Discovery in Chrome Canary
The discovery of the text-to-speech functionality within the reading mode was brought to light by Leopeva64, a user on the X social network (formerly known as Twitter). This revelation occurred through an inspection of a pre-release version of Chrome known as Chrome Canary. When users engage the Reading View feature, a conspicuous play button becomes visible at the page’s top. Upon activation, the Google Voice Synthesizer takes action, audibly rendering the plain text content.
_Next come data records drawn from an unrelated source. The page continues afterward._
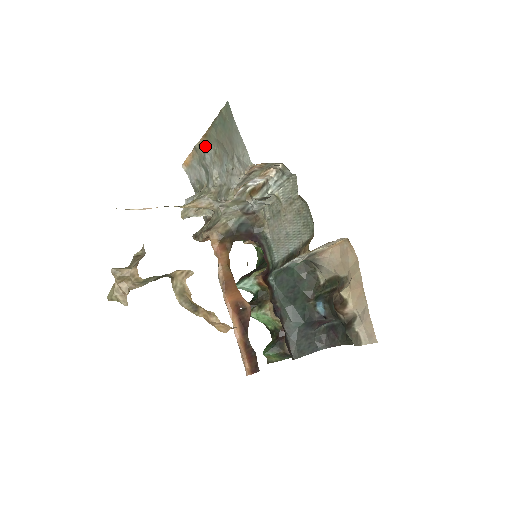
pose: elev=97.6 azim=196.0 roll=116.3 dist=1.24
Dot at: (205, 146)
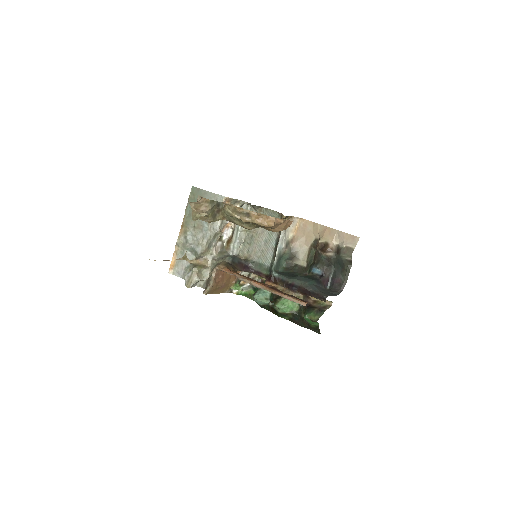
Dot at: (185, 233)
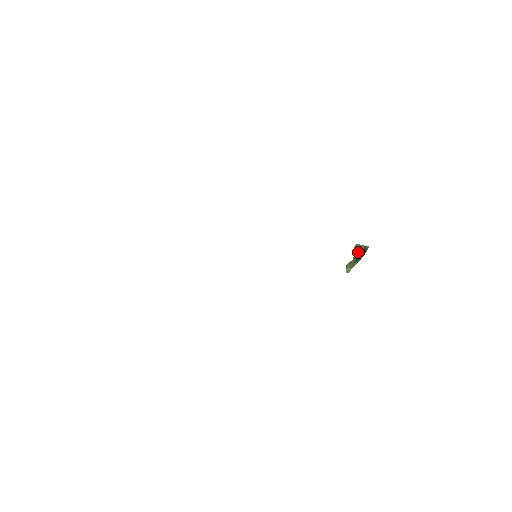
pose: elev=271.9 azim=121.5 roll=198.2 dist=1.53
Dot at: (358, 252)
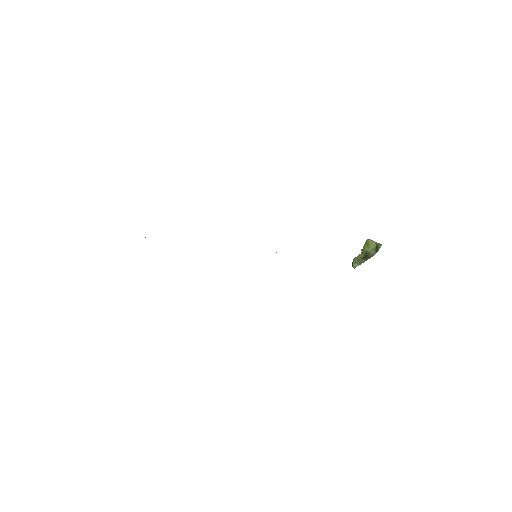
Dot at: (369, 249)
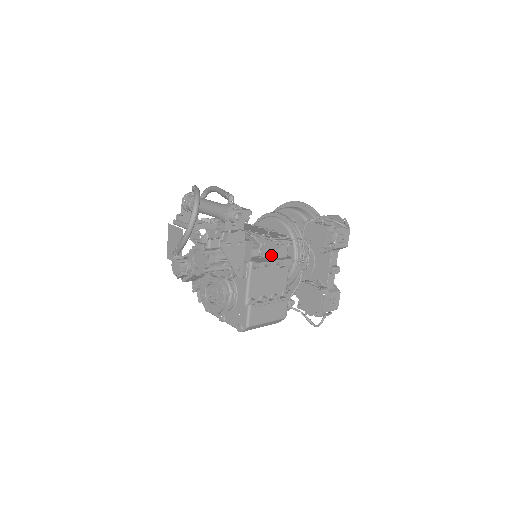
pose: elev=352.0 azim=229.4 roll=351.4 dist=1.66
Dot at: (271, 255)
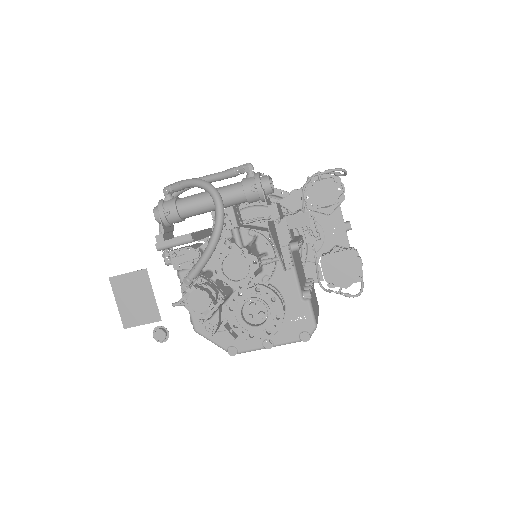
Dot at: (291, 235)
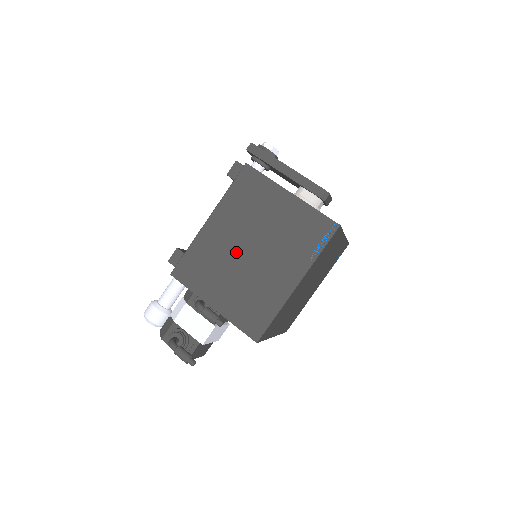
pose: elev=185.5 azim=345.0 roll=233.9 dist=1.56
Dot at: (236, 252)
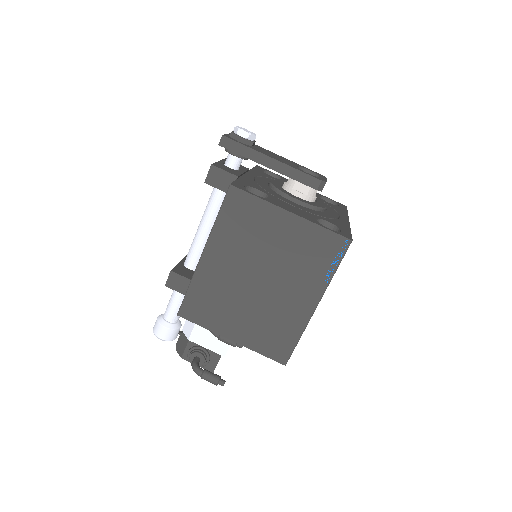
Dot at: (243, 284)
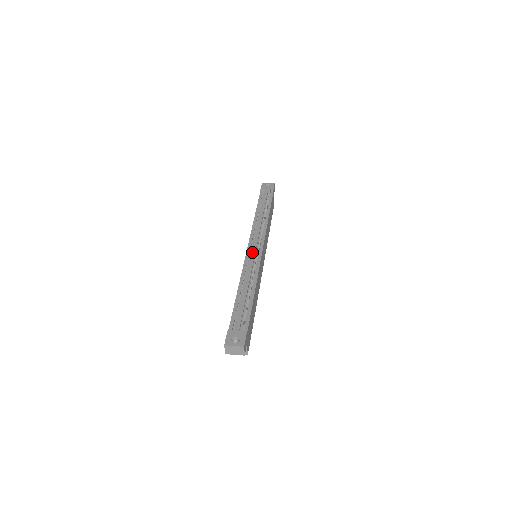
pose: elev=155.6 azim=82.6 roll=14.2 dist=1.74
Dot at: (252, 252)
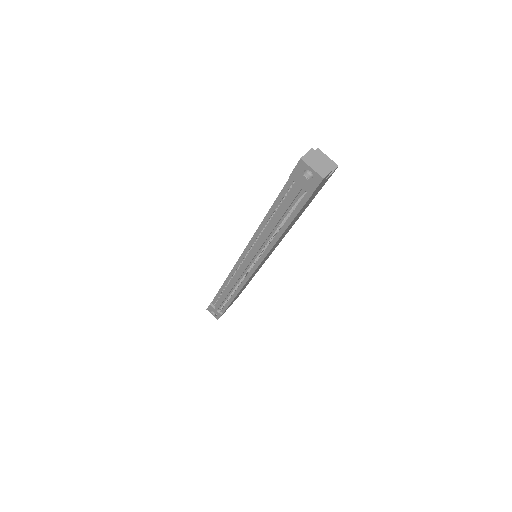
Dot at: (240, 270)
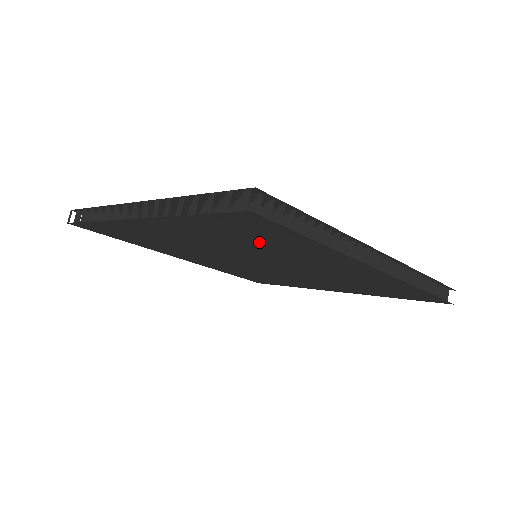
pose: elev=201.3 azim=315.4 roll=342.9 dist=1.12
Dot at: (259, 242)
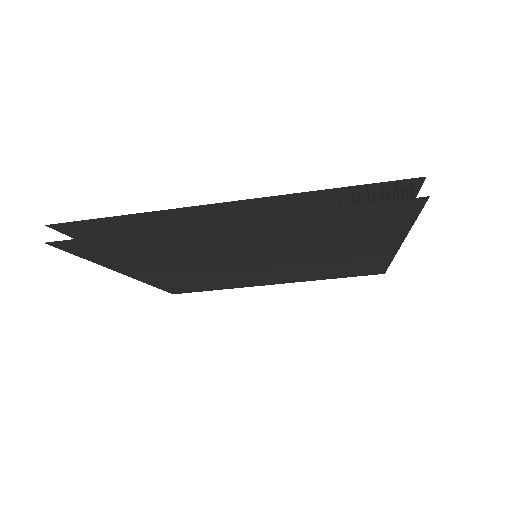
Dot at: (154, 251)
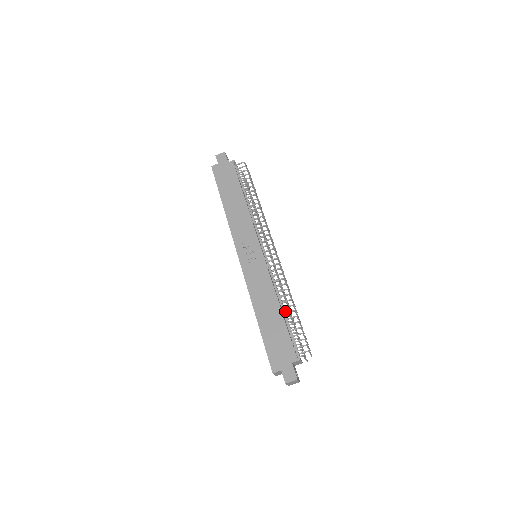
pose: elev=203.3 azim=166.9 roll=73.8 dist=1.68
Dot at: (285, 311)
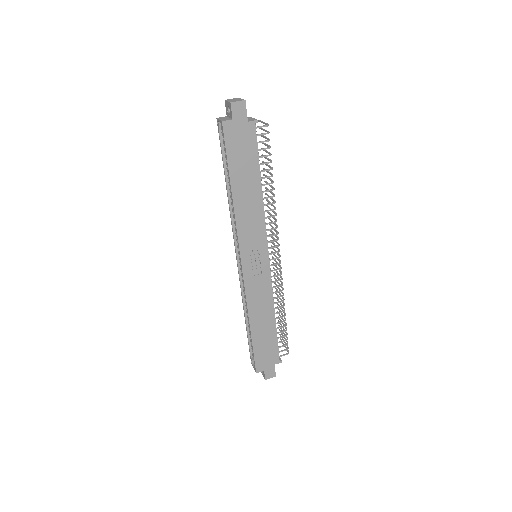
Dot at: occluded
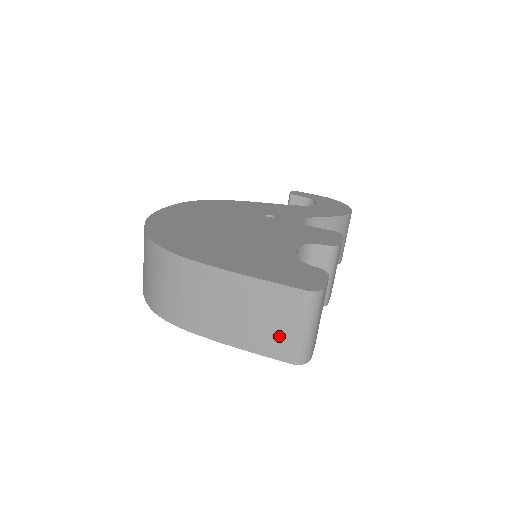
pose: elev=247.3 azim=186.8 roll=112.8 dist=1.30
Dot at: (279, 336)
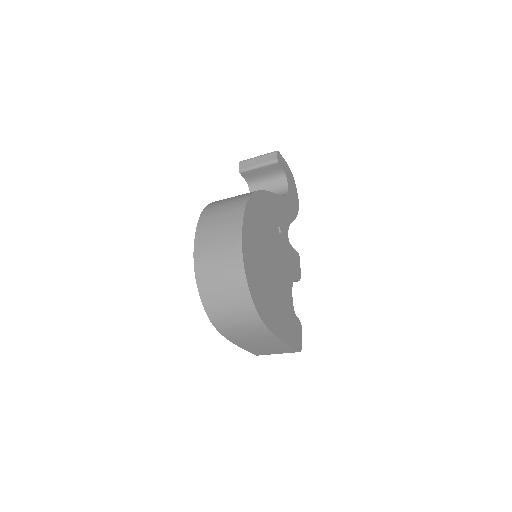
Dot at: (266, 352)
Current Capabilities and Future Outlook
Initial demonstrations of this new feature display its current limitations. The synthetic voice closely resembles that of a robot, and it grapples with processing words composed in capital letters, interpreting them as abbreviations and enunciating them letter by letter rather than as coherent words. While the functionality is currently accessible to a select group of users, its trajectory toward the broader public release remains uncertain. Notably, Microsoft Edge has already integrated a similar capability, suggesting a plausible future integration into Chrome.
This text-to-speech enhancement is poised to become a valuable asset for individuals who prefer auditory content consumption, notes NIX SOLUTIONS. With the anticipation of its integration into the public version of Google Chrome, there is optimism that the voice quality will evolve to exude a more natural and engaging demeanor.